◆ 作業内容:
1. 『The Witcher 3: Wild Hunt』の感想で、筆者は拡張パック「Blood and Wine(血塗られた美酒)」をプレイ中だと述べた直後に、括弧書きで補足しています。その補足の内容と、そう書き添えた理由を、本文に基づいて説明してください。
2. 『The Witcher 3: Wild Hunt』の感想を、最後の一文「僕はPC版で遊んでます。」の後から書き継いでください。

◆ 提供された抜粋:
------------------------------------------------------------
『The Witcher 3: Wild Hunt』の感想


言わずと知れた名作、かどうかは分かりませんが、『The Witcher 3: Wild Hunt』をプレイしていました。というかメインストーリーは終わりましたが、まだ拡張パックのコンテンツ「Blood and Wine(血塗られた美酒)」をプレイ中です(と、書いてる最中に終わりました)。

ポーランドのゲーム開発会社CD Projekt REDが開発したビデオゲームなわけですが、原作はアンドレイ・サプコフスキよるポーランドのファンタジー小説『魔法剣士ゲラルト』。



まあコレはPS4版ですけれども。僕はPC版で遊んでます。
------------------------------------------------------------
◆ 抽出された情報:
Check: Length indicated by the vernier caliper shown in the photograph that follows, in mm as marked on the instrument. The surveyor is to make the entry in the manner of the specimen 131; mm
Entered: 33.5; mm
------------------------------------------------------------
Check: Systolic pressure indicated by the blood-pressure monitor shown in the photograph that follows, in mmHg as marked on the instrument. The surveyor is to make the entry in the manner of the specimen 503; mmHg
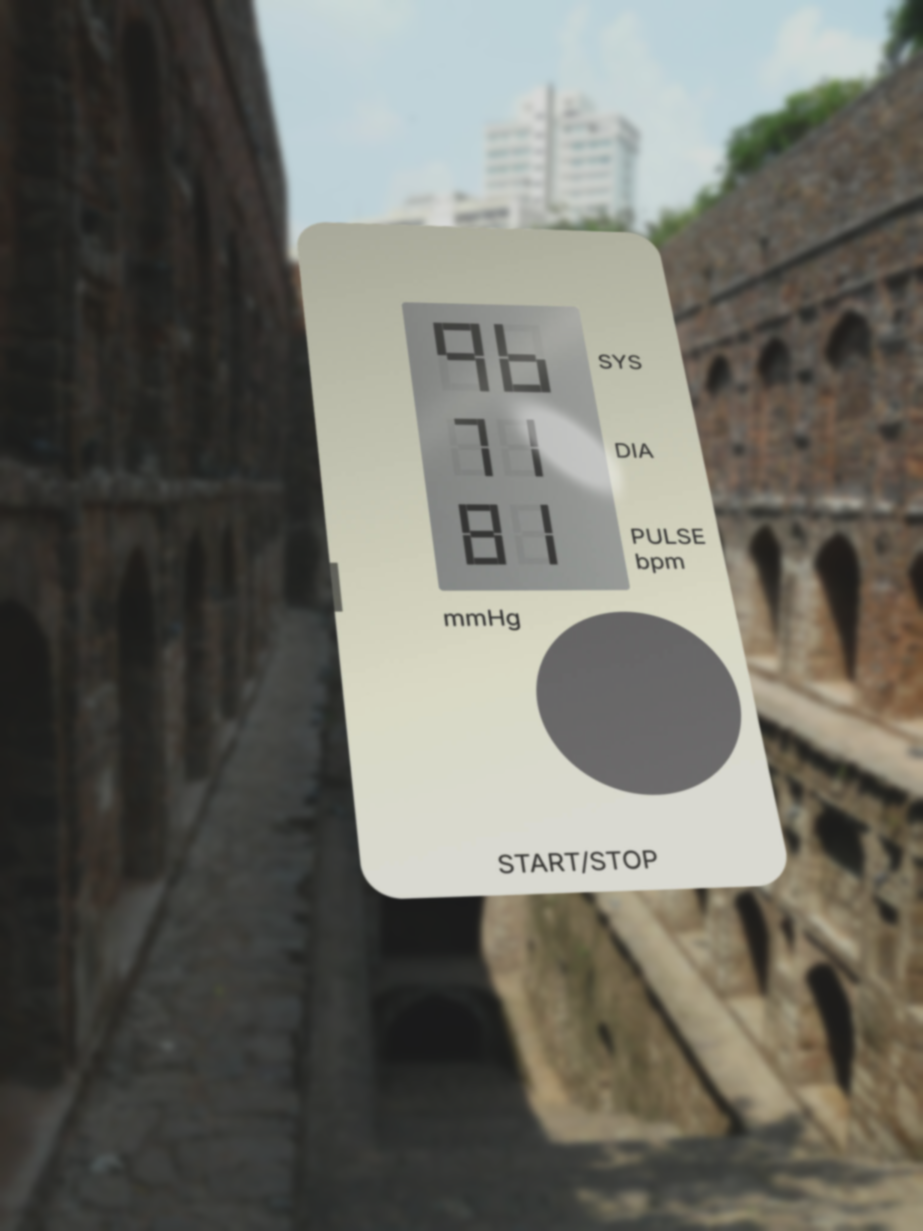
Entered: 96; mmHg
------------------------------------------------------------
◆ 設問別の解答:
1. 括弧内では、プレイ中と書いた「Blood and Wine(血塗られた美酒)」がすでに終わったと補足しています。感想を書いている最中に、このコンテンツのプレイが終わったためです。

2.
勧善懲悪を避けたストーリーはメインクエストのみならず、サブクエストでも徹底されていて、要所要所で設けられている選択肢はどれもが正しく思えるし、どれもが間違っているようにも思える。その一択で世界情勢が変わる可能性すら孕んでいて、プレイヤーにとってはエンディングにまで影響を及ぼしてくるのだから、そう簡単には決められない(ちなみに僕はラドヴィッド王暗殺に関わるのは断りました)。


メインクエストの結果でWitcher3の世界は36種類の状況があり、サブクエストの選択結果も反映されるエンディングデモが3種用意されている。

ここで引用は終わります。